When the user edits their profile, a put request is made to our API.
There was two specific cases that we had to work with: the user setting new preferences and the user changing ticket type.
The ticket type was a boolean set to True or False. As the put request had a json format (true or false would be a string), when the backend received the request it had to set data['concession'] to be a python true or false, before updating the user.

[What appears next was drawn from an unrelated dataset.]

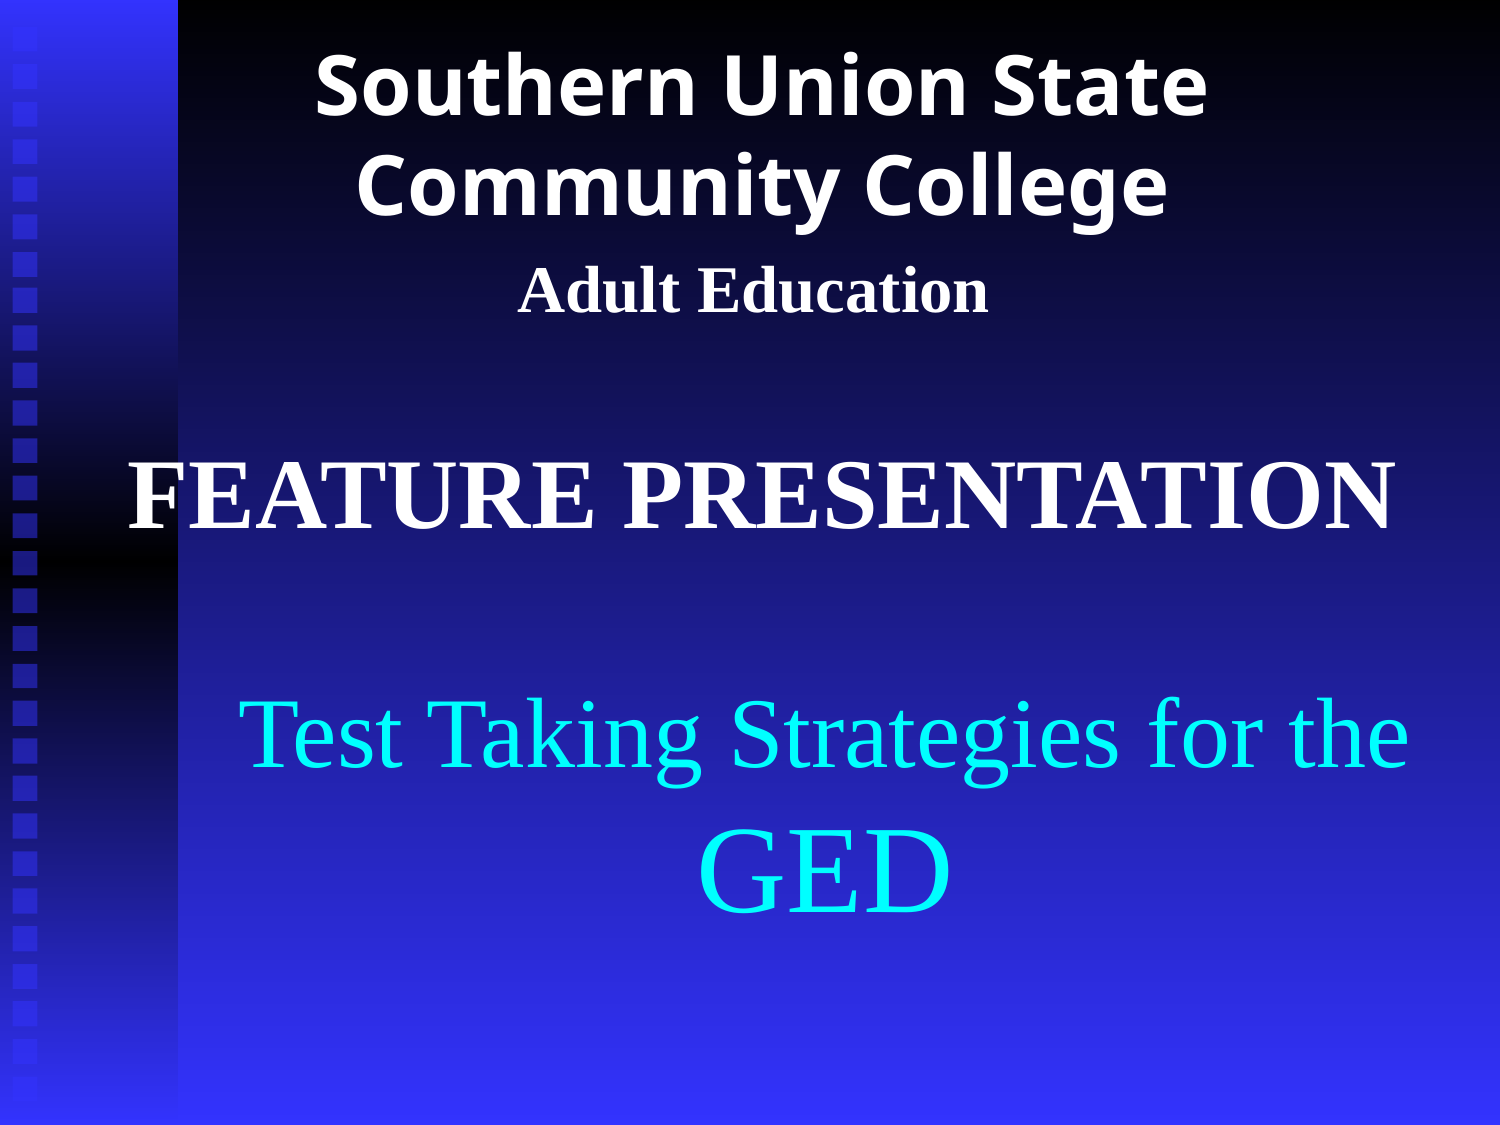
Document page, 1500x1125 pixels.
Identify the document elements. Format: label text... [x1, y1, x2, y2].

title Test Taking Strategies for the GED [187, 628, 1463, 1073]
text_box Southern Union State Community College Adult Education FEATURE PRESENTATION [52, 24, 1474, 628]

if data.get('concession'):
data['concession'] = data['concession'] == 'true'
When the user set new preferences (or keywords), we wanted for them to be added to the existing ones rather than overwriting them. We had to create a new list that concatenated the previous keywords of the current user with the new keywords before updating the user. Because the keywords were referenced data, they were written in json as ids to then in post_load populate them with the corresponding keyword data.
if data.get('keyword_ids'):
print(g.current_user.keywords)
previousKeywords = []
for keyword in g.current_user.keywords:
previousKeywords.append(keyword)
data['keywords'] = [Keyword.get(id=keyword_id) for keyword_id in data['keyword_ids']] + previousKeywords
del data['keyword_ids']
g.current_user.set(**data)
db.commit()
user_info = g.current_user
return schema.dumps(user_info)
Selects all the users except the current one that have a matching keyword. In the matched users, get the specific keywords that match with the current user.
def get_contacts():
def intersection(listA, listB):
return list(set(listA) & set(listB))
users = User.select()
users = [u for u in users if intersection(u.keywords, g.current_user.keywords) and u != g.current_user]
print(users)
def get_keywords(keywords):
keywords = [{'id': keyword.id, 'name': keyword.name} for keyword in keywords if keyword in g.current_user.keywords]
return keywords
users = list(map(lambda user: {'username': user.username, 'matches': get_keywords(user.keywords), 'id': user.id, 'avatar': user.avatar}, users))
return jsonify({'users': users})
Messaging service using a third-party API to connect the user with users with similar taste.
There is a small bug with the wrong coordinates being set for the event location, as certain galleries are currently not being recognised by OpenCage API.
Implement an option for when the user is creating a new event, to double check the position in the map, before setting the address for the event.
We would also like to utilise museum APIs to see how these might supplement our artist model.
We still need to add classes in Bulma to make certain elements, such as the Navbar, display on mobile. We also need to modify the main image on the homepage, so that it displays fully on a projector or large screen.